RESULTS: HCV patient sera (PS) significantly stimulated (* =p<0.05) HSC proliferation. Ribavirin (Rib) alone or in combination with interferon alpha (IFN) significantly (**=p<0.05) inhibited HCV sera (PS) stimulated HSC proliferation. Nuclear staining of phosphorylated c-Jun was evident in HSCs stimulated with HCV patient sera as shown by ICC. Western analysis showed that ribavirin and pentoxifylline (PTX) significantly decreased the phosphorylated c-Jun in HSCs that were treated with HCV sera; while IFN had no effect.

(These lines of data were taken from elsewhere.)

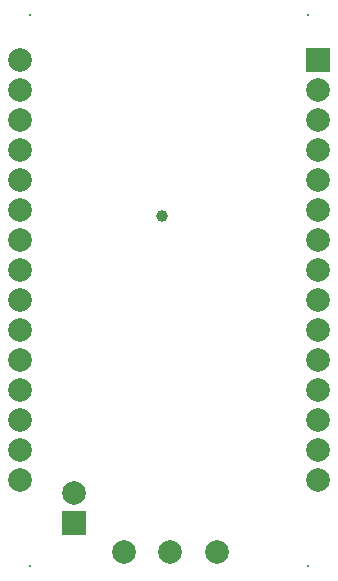
<source format=gbr>
%TF.GenerationSoftware,Altium Limited,Altium Designer,23.4.1 (23)*%
G04 Layer_Color=16711935*
%FSLAX45Y45*%
%MOMM*%
%TF.SameCoordinates,B93E8061-1334-4625-9DA7-9BA1A821EA0A*%
%TF.FilePolarity,Negative*%
%TF.FileFunction,Soldermask,Bot*%
%TF.Part,Single*%
G01*
G75*
%TA.AperFunction,ComponentPad*%
%ADD34R,2.00320X2.00320*%
%ADD35C,2.00320*%
%TA.AperFunction,WasherPad*%
%ADD36C,0.20320*%
%TA.AperFunction,ViaPad*%
%ADD37C,1.00320*%
D34*
X600000Y600000D02*
D03*
X2669999Y4520001D02*
D03*
D35*
X600000Y854000D02*
D03*
X145000Y4520001D02*
D03*
Y4266001D02*
D03*
Y4012001D02*
D03*
Y3758001D02*
D03*
Y3504001D02*
D03*
Y3250001D02*
D03*
Y2996001D02*
D03*
Y2742001D02*
D03*
Y2488001D02*
D03*
Y2234001D02*
D03*
Y1980001D02*
D03*
Y1726001D02*
D03*
Y1472001D02*
D03*
Y1218001D02*
D03*
Y964001D02*
D03*
X2669999D02*
D03*
Y1218001D02*
D03*
Y1472001D02*
D03*
Y1726001D02*
D03*
Y1980001D02*
D03*
Y2234001D02*
D03*
Y2488001D02*
D03*
Y2742001D02*
D03*
Y2996001D02*
D03*
Y3250001D02*
D03*
Y3504001D02*
D03*
Y3758001D02*
D03*
Y4012001D02*
D03*
Y4266001D02*
D03*
X1816001Y350000D02*
D03*
X1420000D02*
D03*
X1023999D02*
D03*
D36*
X233500Y233400D02*
D03*
X2583500D02*
D03*
Y4897500D02*
D03*
X233500D02*
D03*
D37*
X1345000Y3195000D02*
D03*
%TF.MD5,625af7cfe1def0217c3daad100300356*%
M02*

</source>
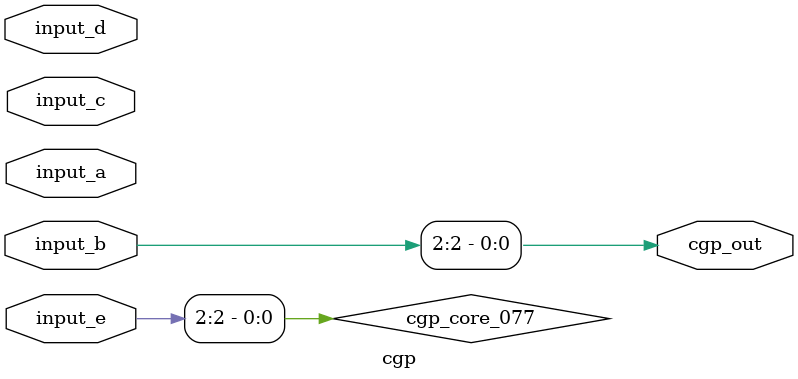
<source format=v>
module cgp(input [2:0] input_a, input [2:0] input_b, input [2:0] input_c, input [2:0] input_d, input [2:0] input_e, output [0:0] cgp_out);
  wire cgp_core_017;
  wire cgp_core_018;
  wire cgp_core_019;
  wire cgp_core_020;
  wire cgp_core_021;
  wire cgp_core_023_not;
  wire cgp_core_024;
  wire cgp_core_025;
  wire cgp_core_026;
  wire cgp_core_027;
  wire cgp_core_028;
  wire cgp_core_029_not;
  wire cgp_core_030;
  wire cgp_core_031;
  wire cgp_core_032;
  wire cgp_core_033;
  wire cgp_core_034;
  wire cgp_core_036;
  wire cgp_core_037;
  wire cgp_core_038_not;
  wire cgp_core_043;
  wire cgp_core_044;
  wire cgp_core_045;
  wire cgp_core_046;
  wire cgp_core_047;
  wire cgp_core_048;
  wire cgp_core_049;
  wire cgp_core_050;
  wire cgp_core_051;
  wire cgp_core_052;
  wire cgp_core_053;
  wire cgp_core_056;
  wire cgp_core_057;
  wire cgp_core_059;
  wire cgp_core_061;
  wire cgp_core_062;
  wire cgp_core_063;
  wire cgp_core_064;
  wire cgp_core_065;
  wire cgp_core_066;
  wire cgp_core_067;
  wire cgp_core_068;
  wire cgp_core_069;
  wire cgp_core_071;
  wire cgp_core_074;
  wire cgp_core_076;
  wire cgp_core_077;
  wire cgp_core_079;

  assign cgp_core_017 = ~input_c[0];
  assign cgp_core_018 = input_c[0] & input_e[0];
  assign cgp_core_019 = input_c[1] ^ input_e[1];
  assign cgp_core_020 = input_e[0] & input_e[1];
  assign cgp_core_021 = input_b[0] ^ cgp_core_018;
  assign cgp_core_023_not = ~input_a[0];
  assign cgp_core_024 = ~(input_c[2] | input_e[2]);
  assign cgp_core_025 = input_c[2] & input_e[2];
  assign cgp_core_026 = cgp_core_024 ^ cgp_core_023_not;
  assign cgp_core_027 = input_d[1] & cgp_core_023_not;
  assign cgp_core_028 = cgp_core_025 | cgp_core_027;
  assign cgp_core_029_not = ~input_b[0];
  assign cgp_core_030 = input_b[0] & cgp_core_017;
  assign cgp_core_031 = input_b[1] ^ cgp_core_021;
  assign cgp_core_032 = input_b[1] & cgp_core_021;
  assign cgp_core_033 = cgp_core_031 ^ cgp_core_030;
  assign cgp_core_034 = cgp_core_031 & cgp_core_030;
  assign cgp_core_036 = input_b[2] ^ cgp_core_026;
  assign cgp_core_037 = input_b[2] & cgp_core_026;
  assign cgp_core_038_not = ~input_b[0];
  assign cgp_core_043 = input_a[0] ^ input_d[0];
  assign cgp_core_044 = input_a[0] & input_d[0];
  assign cgp_core_045 = input_a[1] & input_d[1];
  assign cgp_core_046 = input_a[1] & input_d[1];
  assign cgp_core_047 = cgp_core_045 ^ cgp_core_044;
  assign cgp_core_048 = cgp_core_045 & cgp_core_044;
  assign cgp_core_049 = input_b[2] | cgp_core_048;
  assign cgp_core_050 = input_a[2] ^ input_b[2];
  assign cgp_core_051 = input_a[2] & input_d[2];
  assign cgp_core_052 = cgp_core_050 ^ cgp_core_049;
  assign cgp_core_053 = cgp_core_050 & cgp_core_049;
  assign cgp_core_056 = ~cgp_core_051;
  assign cgp_core_057 = cgp_core_028 & cgp_core_056;
  assign cgp_core_059 = ~(input_a[2] ^ input_c[0]);
  assign cgp_core_061 = ~cgp_core_052;
  assign cgp_core_062 = ~(cgp_core_038_not & cgp_core_061);
  assign cgp_core_063 = cgp_core_062 & cgp_core_059;
  assign cgp_core_064 = ~(cgp_core_038_not ^ cgp_core_052);
  assign cgp_core_065 = cgp_core_064 & cgp_core_059;
  assign cgp_core_066 = ~cgp_core_047;
  assign cgp_core_067 = cgp_core_033 & cgp_core_066;
  assign cgp_core_068 = cgp_core_067 & cgp_core_065;
  assign cgp_core_069 = ~(cgp_core_033 ^ cgp_core_047);
  assign cgp_core_071 = ~input_a[0];
  assign cgp_core_074 = ~(cgp_core_029_not ^ input_c[2]);
  assign cgp_core_076 = cgp_core_068 | input_e[0];
  assign cgp_core_077 = input_e[2] | input_e[2];
  assign cgp_core_079 = input_e[2] & input_a[0];

  assign cgp_out[0] = input_b[2];
endmodule
</source>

CONCLUSIONS: FSI is an effective way to screen potential antifibrotic drugs. HCV patient sera stimulated HSC proliferation and phosphorylated c-Jun in HSCs. Ribavirin (but not interferon) inhibited phosphorylation of HSC c-Jun, thus blocking activation of c-Jun and effectively blocking the PDGF-mediated pathway that usually leads to increased HSC proliferation and increased collagen synthesis in HSCs, the two hallmarks of hepatic fibrosis. (supported by CIHR, Innovacorp and ACOA).